WHAT YOU WILL DO:
Quote everything in the data from the line containing "What are all" down to the line containing "2018 Admissions, 2019 Admissions", both of those lines included.

RECORDED DATA:
--- START ---

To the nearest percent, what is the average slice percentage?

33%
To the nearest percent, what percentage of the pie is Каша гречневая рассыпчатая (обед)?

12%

--- END ---
--- START ---

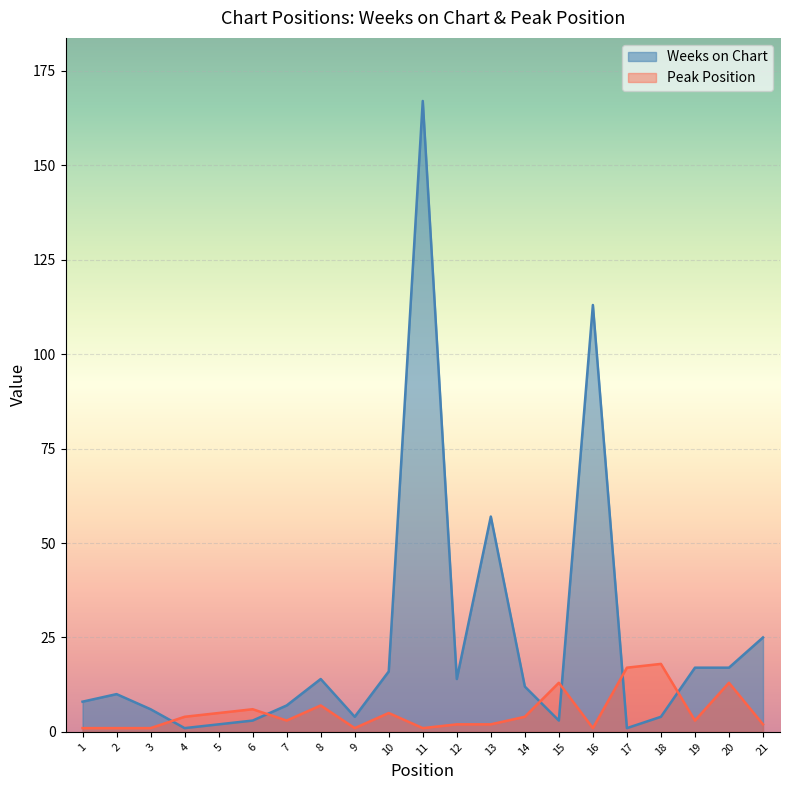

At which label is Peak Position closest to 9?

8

--- END ---
--- START ---

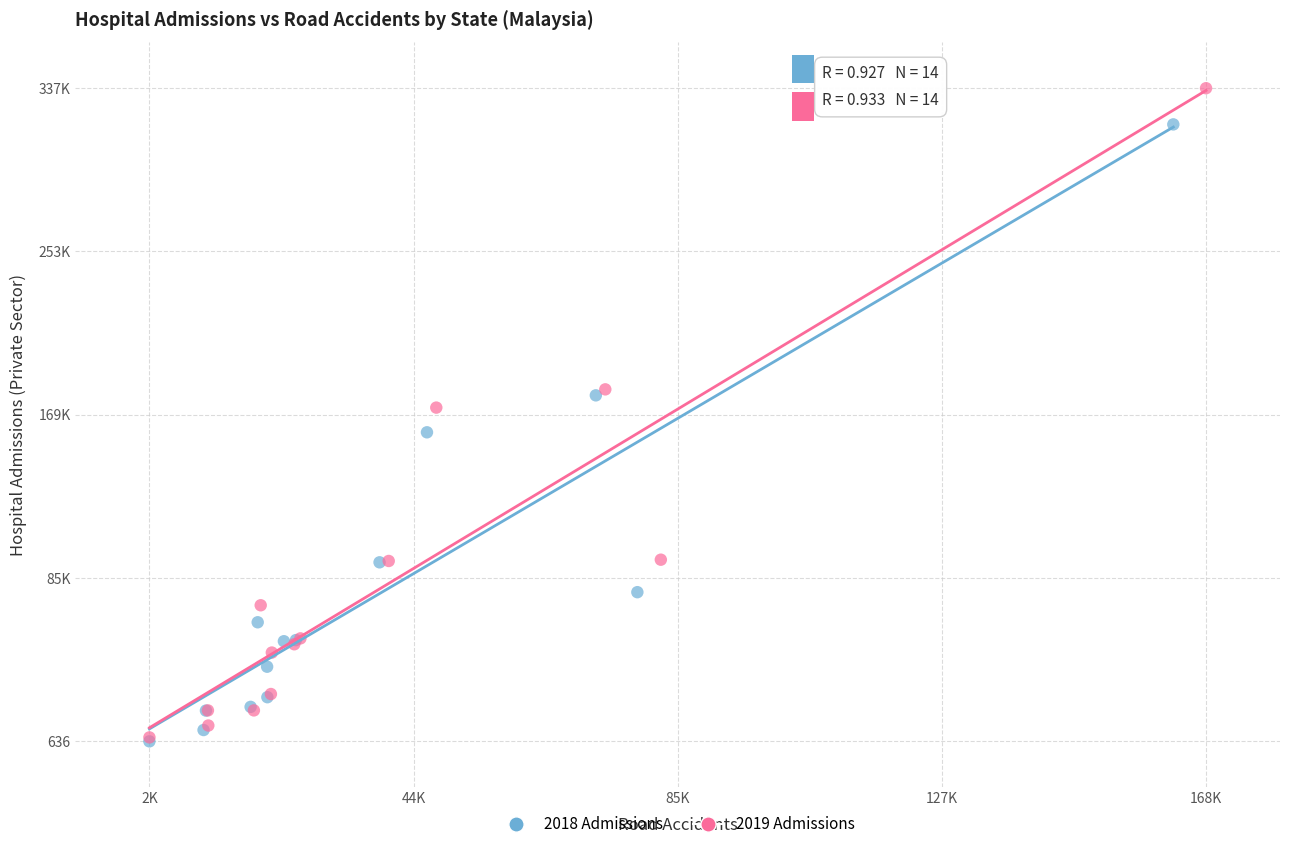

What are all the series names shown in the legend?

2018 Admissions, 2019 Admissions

--- END ---

SOLUTION:
What are all the series names shown in the legend?

2018 Admissions, 2019 Admissions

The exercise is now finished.